This manual describes prototype software called
Febrl
designed to undertake probabilistic data cleaning and standardisation,
deduplication and record linkage. Written in the
Python
programming language, this software aims to allow health, biomedical
and other researchers to clean (standardise) and deduplicate or link
data sets of all sizes faster, with less effort and with improved
quality.
This fourth release Febrl Version 0.2.2 is a bug-fix release
of Version 0.2.1. The main features of the current release are:
- Probabilistic and rules-based cleaning and standardisation
routines for names, addresses and dates.
- A variety of supplied look-up and frequency tables for names and
addresses.
- Various comparison functions for names, addresses, dates and
localities, including approximate string comparisons, phonetic
encodings, geographical distance comparisons, and time and age
comparisons.
- Several blocking (indexing) methods, including the traditional
compound key blocking used in many record linkage programs.
- Probabilistic record linkage routines based on the classical
Fellegi and Sunter approach, as well as a flexible
classifier that allows a flexible definition of the weight
calculation.
- Process indicators that give estimations of remaining processing
times.
- Access methods for fixed format and comma-separated value (CSV)
text files, as well as SQL databases.
- Efficient temporary direct random access data set based on the
Berkeley database library.
- One-to-one assignment procedure for linked record pairs based on
the Auction algorithm.
- Supports parallelism for higher performance on parallel
platforms, based on MPI (Message Passing Interface), a
standard for parallel programming, and Pypar, an
efficient and easy-to-use module that allows Python programs to
run in parallel on multiple processors and communicate using
MPI.
- A database generator which allows the creation of data sets of
randomly created records (containing names, addresses and dates)
with the possibility to include duplicate records with randomly
introduced modifications.

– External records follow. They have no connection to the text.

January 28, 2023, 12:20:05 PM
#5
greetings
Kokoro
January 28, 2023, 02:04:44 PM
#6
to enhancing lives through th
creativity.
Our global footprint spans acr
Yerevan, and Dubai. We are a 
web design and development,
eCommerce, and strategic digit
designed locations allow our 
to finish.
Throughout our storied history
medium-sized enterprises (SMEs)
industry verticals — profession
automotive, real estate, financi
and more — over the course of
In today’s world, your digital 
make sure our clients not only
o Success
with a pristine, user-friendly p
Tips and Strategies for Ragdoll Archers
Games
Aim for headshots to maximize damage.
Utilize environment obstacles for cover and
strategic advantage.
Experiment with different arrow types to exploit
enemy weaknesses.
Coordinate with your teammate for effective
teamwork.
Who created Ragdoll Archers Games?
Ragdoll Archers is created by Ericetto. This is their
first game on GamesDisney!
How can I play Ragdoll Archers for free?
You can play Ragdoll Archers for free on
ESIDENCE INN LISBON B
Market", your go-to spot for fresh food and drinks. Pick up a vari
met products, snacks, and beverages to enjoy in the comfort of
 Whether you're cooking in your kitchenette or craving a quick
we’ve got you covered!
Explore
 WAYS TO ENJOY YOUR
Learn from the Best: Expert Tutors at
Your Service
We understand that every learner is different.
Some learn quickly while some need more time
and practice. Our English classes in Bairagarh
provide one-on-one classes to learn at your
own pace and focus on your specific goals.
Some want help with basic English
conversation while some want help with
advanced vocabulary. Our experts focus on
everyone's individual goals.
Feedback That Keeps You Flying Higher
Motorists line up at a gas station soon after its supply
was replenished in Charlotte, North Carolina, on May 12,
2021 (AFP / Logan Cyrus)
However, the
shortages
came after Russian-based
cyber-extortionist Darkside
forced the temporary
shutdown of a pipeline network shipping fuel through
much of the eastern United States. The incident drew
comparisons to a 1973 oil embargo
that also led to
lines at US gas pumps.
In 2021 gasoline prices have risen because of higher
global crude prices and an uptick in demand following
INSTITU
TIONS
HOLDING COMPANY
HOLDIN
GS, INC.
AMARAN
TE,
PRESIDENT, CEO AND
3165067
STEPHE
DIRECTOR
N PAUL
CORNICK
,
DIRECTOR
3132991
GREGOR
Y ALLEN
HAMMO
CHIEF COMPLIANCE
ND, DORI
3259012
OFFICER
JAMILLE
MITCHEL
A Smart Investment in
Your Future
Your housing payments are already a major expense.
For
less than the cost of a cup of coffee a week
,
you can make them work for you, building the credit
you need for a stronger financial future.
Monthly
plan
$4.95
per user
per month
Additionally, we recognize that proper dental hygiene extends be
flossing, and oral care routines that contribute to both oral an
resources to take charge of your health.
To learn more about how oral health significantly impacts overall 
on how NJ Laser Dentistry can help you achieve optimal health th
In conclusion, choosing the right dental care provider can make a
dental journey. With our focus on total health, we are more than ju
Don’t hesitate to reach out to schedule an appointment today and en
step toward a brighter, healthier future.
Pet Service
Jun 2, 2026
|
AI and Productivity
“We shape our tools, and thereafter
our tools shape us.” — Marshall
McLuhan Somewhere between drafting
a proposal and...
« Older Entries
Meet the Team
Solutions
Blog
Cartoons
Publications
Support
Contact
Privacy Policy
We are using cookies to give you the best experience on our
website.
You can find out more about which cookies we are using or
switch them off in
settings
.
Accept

This allows for easy testing and
evaluation of linkage (deduplication) processes.
- Example project modules and example data sets allowing simple
running of Febrl projects without any modifications
needed.
- This extensive manual.
The authors would be grateful if users of Febrl would inform
us (by e-mail) of how they have used the system. We are particularly
interested in references to scientific papers or reports which mention
or cite Febrl.
This document is subject to the ANUOS License Version 1.1 (the
License, see Appendix H of this document);
you may not use this document except in compliance with the License.
All Febrl computer program code and associated data files
and documentation, including this document, are distributed under the
License on an AS IS basis, WITHOUT WARRANTY OF ANY KIND,
either express or implied. See the License for the specific language
governing rights and limitations under the License.